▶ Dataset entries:
Start of Block
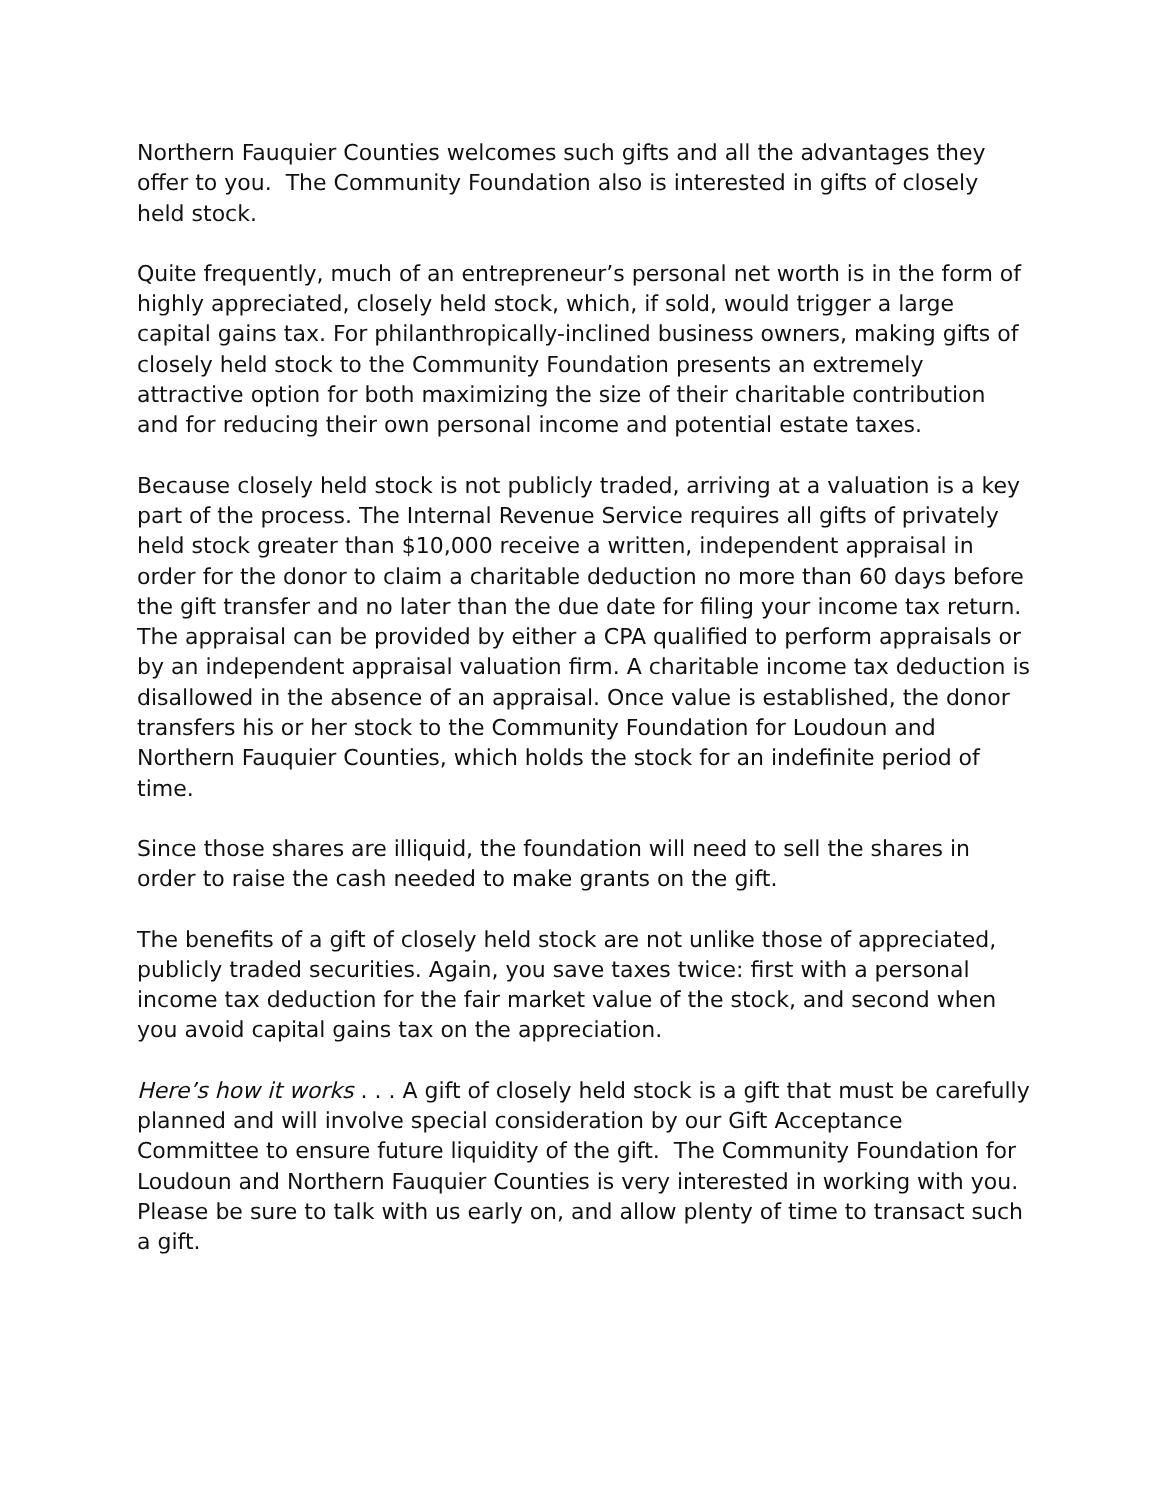Northern Fauquier Counties welcomes such gifts and all the advantages they offer to you. The Community Foundation also is interested in gifts of closely held stock.
Quite frequently, much of an entrepreneur’s personal net worth is in the form of highly appreciated, closely held stock, which, if sold, would trigger a large capital gains tax. For philanthropically-inclined business owners, making gifts of closely held stock to the Community Foundation presents an extremely attractive option for both maximizing the size of their charitable contribution and for reducing their own personal income and potential estate taxes.
Because closely held stock is not publicly traded, arriving at a valuation is a key part of the process. The Internal Revenue Service requires all gifts of privately held stock greater than $10,000 receive a written, independent appraisal in order for the donor to claim a charitable deduction no more than 60 days before the gift transfer and no later than the due date for filing your income tax return. The appraisal can be provided by either a CPA qualified to perform appraisals or by an independent appraisal valuation firm. A charitable income tax deduction is disallowed in the absence of an appraisal. Once value is established, the donor transfers his or her stock to the Community Foundation for Loudoun and Northern Fauquier Counties, which holds the stock for an indefinite period of time.
Since those shares are illiquid, the foundation will need to sell the shares in order to raise the cash needed to make grants on the gift.
The benefits of a gift of closely held stock are not unlike those of appreciated, publicly traded securities. Again, you save taxes twice: first with a personal income tax deduction for the fair market value of the stock, and second when you avoid capital gains tax on the appreciation.
Here’s how it works . . . A gift of closely held stock is a gift that must be carefully planned and will involve special consideration by our Gift Acceptance Committee to ensure future liquidity of the gift. The Community Foundation for Loudoun and Northern Fauquier Counties is very interested in working with you. Please be sure to talk with us early on, and allow plenty of time to transact such a gift.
End of Block
▶ Exercise requirements: Your copy should match the records above exactly, except that it contains no pictures.

▶ Output:
Northern Fauquier Counties welcomes such gifts and all the advantages they offer to you. The Community Foundation also is interested in gifts of closely held stock.
Quite frequently, much of an entrepreneur’s personal net worth is in the form of highly appreciated, closely held stock, which, if sold, would trigger a large capital gains tax. For philanthropically-inclined business owners, making gifts of closely held stock to the Community Foundation presents an extremely attractive option for both maximizing the size of their charitable contribution and for reducing their own personal income and potential estate taxes.
Because closely held stock is not publicly traded, arriving at a valuation is a key part of the process. The Internal Revenue Service requires all gifts of privately held stock greater than $10,000 receive a written, independent appraisal in order for the donor to claim a charitable deduction no more than 60 days before the gift transfer and no later than the due date for filing your income tax return. The appraisal can be provided by either a CPA qualified to perform appraisals or by an independent appraisal valuation firm. A charitable income tax deduction is disallowed in the absence of an appraisal. Once value is established, the donor transfers his or her stock to the Community Foundation for Loudoun and Northern Fauquier Counties, which holds the stock for an indefinite period of time.
Since those shares are illiquid, the foundation will need to sell the shares in order to raise the cash needed to make grants on the gift.
The benefits of a gift of closely held stock are not unlike those of appreciated, publicly traded securities. Again, you save taxes twice: first with a personal income tax deduction for the fair market value of the stock, and second when you avoid capital gains tax on the appreciation.
Here’s how it works . . . A gift of closely held stock is a gift that must be carefully planned and will involve special consideration by our Gift Acceptance Committee to ensure future liquidity of the gift. The Community Foundation for Loudoun and Northern Fauquier Counties is very interested in working with you. Please be sure to talk with us early on, and allow plenty of time to transact such a gift.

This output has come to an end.